Simon Gronowski escaped Nazis when he was just 11 years old
Man Travels from Belgium to New Mexico to Share His Story
Gronowski, his family and hundreds of other Jews were crammed into a cattle train bound for Auschwitz from Belgium when three resistance fighters – armed with only a lantern, a pistol and wire cutters – hijacked the train, allowing Gronowski’s mother to lower the boy from the car. About 200 others also jumped from the train; half were shot or recaptured. Gronowski got away, but never saw his mother or sister again.
Gronowski said it took him 60 years before he could tell the drama of his childhood, when he wrote a book, “Simon, Child of the 20th Convoy.” Now, the 85-year-old speaks often at schools and other public locations.
He said in an email, translated from his native French, that he tells his story, not only to testify of Nazi barbarism and to launch a call for peace, democracy, tolerance and friendship between men, but also to express his optimism for the future.
Gronowski will recount his story first-hand, perform on the piano and answer questions from New Mexicans on Dec. 7-9 at various places around the state.
The events are produced by Richard Atkins, the artistic director of the East Mountain Center for Theater in Sandia Park. Atkins, who will also perform with Gronowski, said his message is one of hope.
“When you talk to him on the phone, for an 85-year-old man who has lost basically his whole family, his message is really positive,” Atkins said. “The fact that he is still a working attorney, and has this zest for life and loves American jazz, it’s pretty inspiring.”
Atkins came across Gronowski’s story about 10 years ago, while doing research for a holocaust-themed play called “DelikateSSen.” He contacted Gronowski through interpreters and they have been in touch ever since.
“We became immediate friends after we spoke over the phone,” Atkins said. “We had a great conversation and since he’s a pianist and I’m also a pianist, we actually played for each other over the phone across the ocean.”
Atkins said he has plans to turn Gronowski’s book into a screenplay, because it was the only time in WWII history when there was an effort to hijack a Nazi train that was headed to a concentration camp.
“How often do you get to meet a Holocaust survivor who has such a harrowing, daring escape story?” he said. “I can only hope, which I am sure will happen, that people will love meeting him, love listening to him, love listening to him play the piano and everyone will go home thinking ‘well this was a once-in-a-lifetime experience.’”

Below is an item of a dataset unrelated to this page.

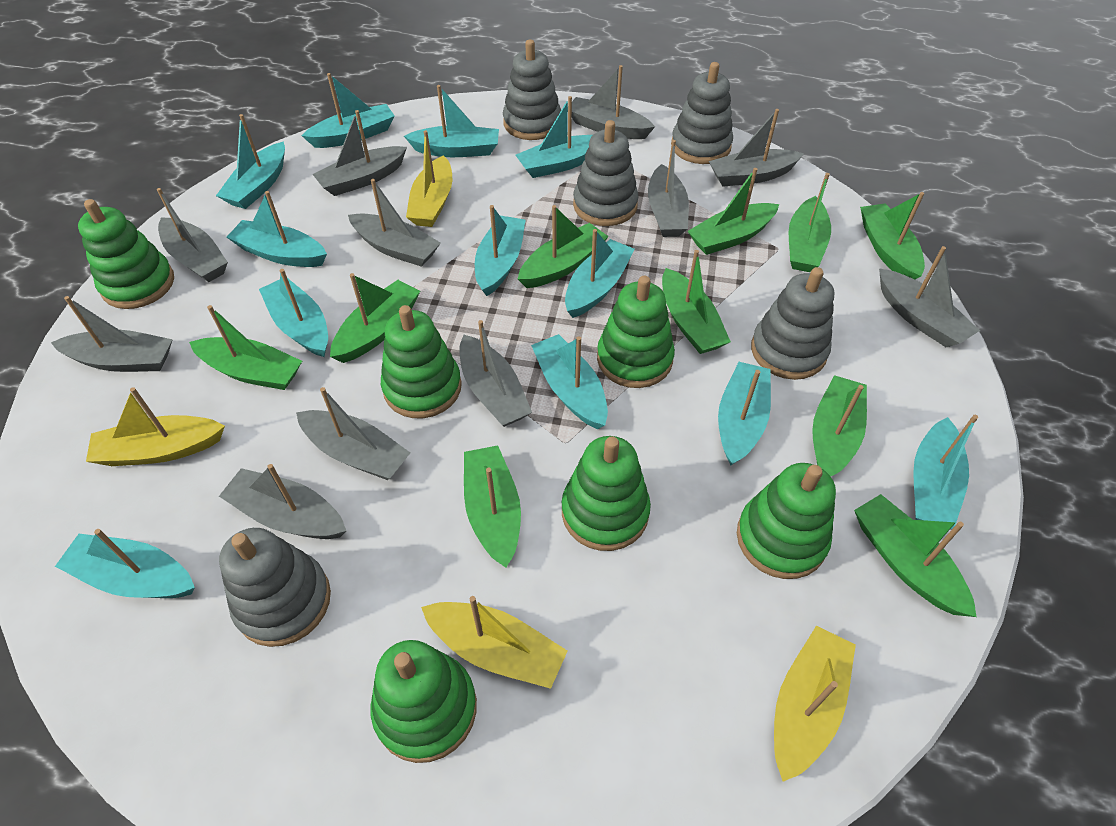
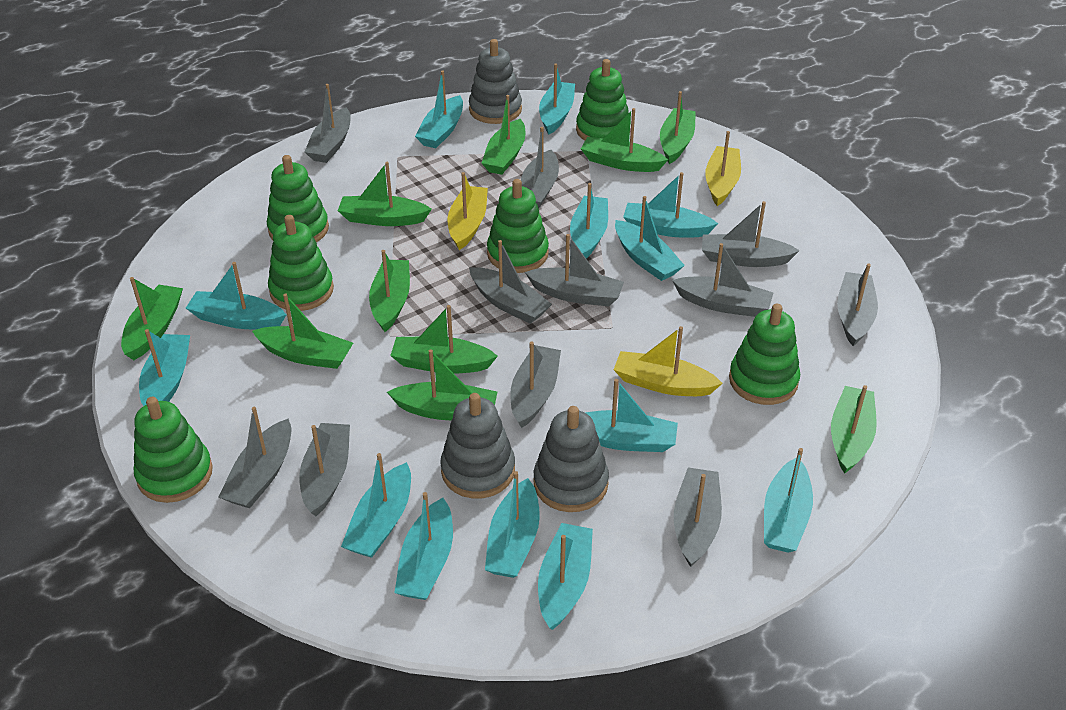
grey stacking toy: [219,528,331,647] [503,39,561,140] [573,120,639,226] [671,62,733,164] [751,267,834,380] = 5 -> [440,393,515,498] [469,39,522,124] [533,406,609,512] = 3
turquoise boat: [55,529,195,598] [216,114,285,209] [227,191,327,267] [259,269,328,357] [302,73,395,148] [404,85,499,157] [475,205,526,296] [516,96,593,178] [531,334,608,429] [565,229,635,318] [718,362,771,466] [913,415,978,529] = 12 -> [139,329,190,406] [186,262,287,329] [341,453,411,558] [395,492,453,600] [415,71,463,148] [485,471,540,578] [538,523,593,630] [539,63,575,134] [570,183,608,259] [586,379,678,452] [615,196,685,281] [623,172,718,238] [764,448,813,553] = 13
yellow boat: [86,387,225,466] [406,130,452,227] [421,596,568,689] [774,625,856,782] = 4 -> [448,172,488,250] [614,326,723,396] [705,131,741,206] = 3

Atkins said he feels great that there has been such a large response from the community in both interest and contributions. The presentations are funded by the Albuquerque Community Foundation, the McCune Charitable Foundation, the Jewish Federation of New Mexico and private donors. Custom, commemorative coins will be for sale at each event.

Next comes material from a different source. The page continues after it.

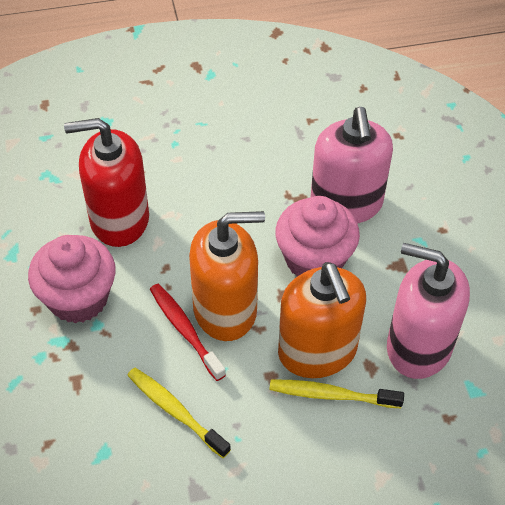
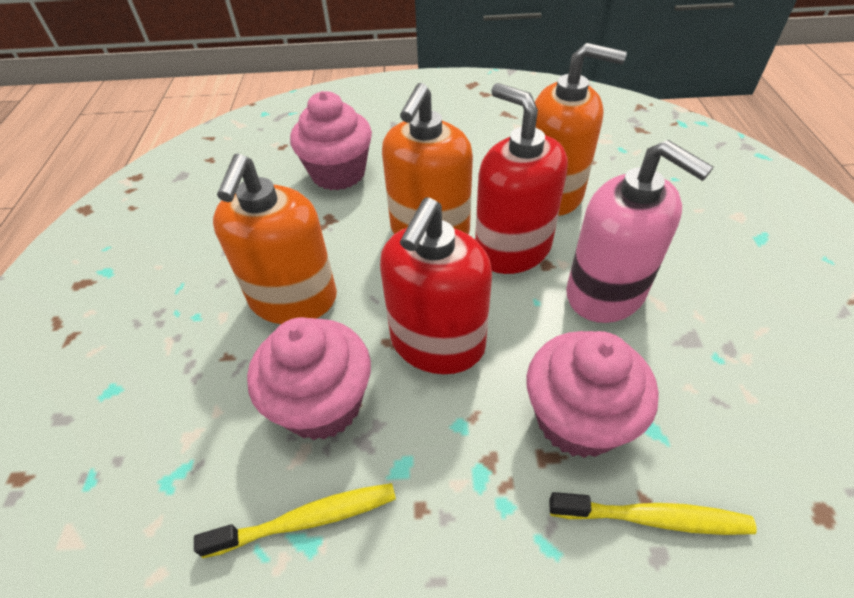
orange soap dispenser: [189,211,265,341] [278,262,366,378] = 2 -> [213,154,337,324] [382,83,473,235] [535,43,627,216] = 3
pink cupcake: [28,235,116,324] [275,196,360,276] = 2 -> [247,317,371,440] [290,91,372,190] [527,331,659,458] = 3
pink soap dispenser: [311,107,393,224] [387,243,470,379] = 2 -> [566,140,714,323] = 1
red soap dispenser: [64,118,149,247] = 1 -> [380,197,492,374] [475,83,568,274] = 2
red toothbrush: [150,284,226,381] = 1 -> none = 0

“It’ll be very exciting for history buffs, high school kids – they’re getting a lot of students from Santa Fe Prep to the presentation – everyone,” he said. “It’s good for students to meet a Holocaust survivor, in our present world situation. I think it’s going to be an incredibly exciting, emotional experience.”
When asked if he’d like to share anything else, Gronowski simply said: “Life is beautiful!”
Gronowski will perform Wednesday, Dec. 7 at 5:30 p.m. at Congregation Albert (3800 Louisiana Blvd. NE, Albuquerque); Thursday, Dec. 8 at 6:30 p.m. at the Alevy Chabad Jewish Center (2907 E Idaho Ave, Las Cruces); and his grand performance Friday, Dec. 9 at 7:30 at the Vista Grande Community Center Stage, produced by the East Mountain Centre for Theatre (15 La Madera Rd., Sandia Park).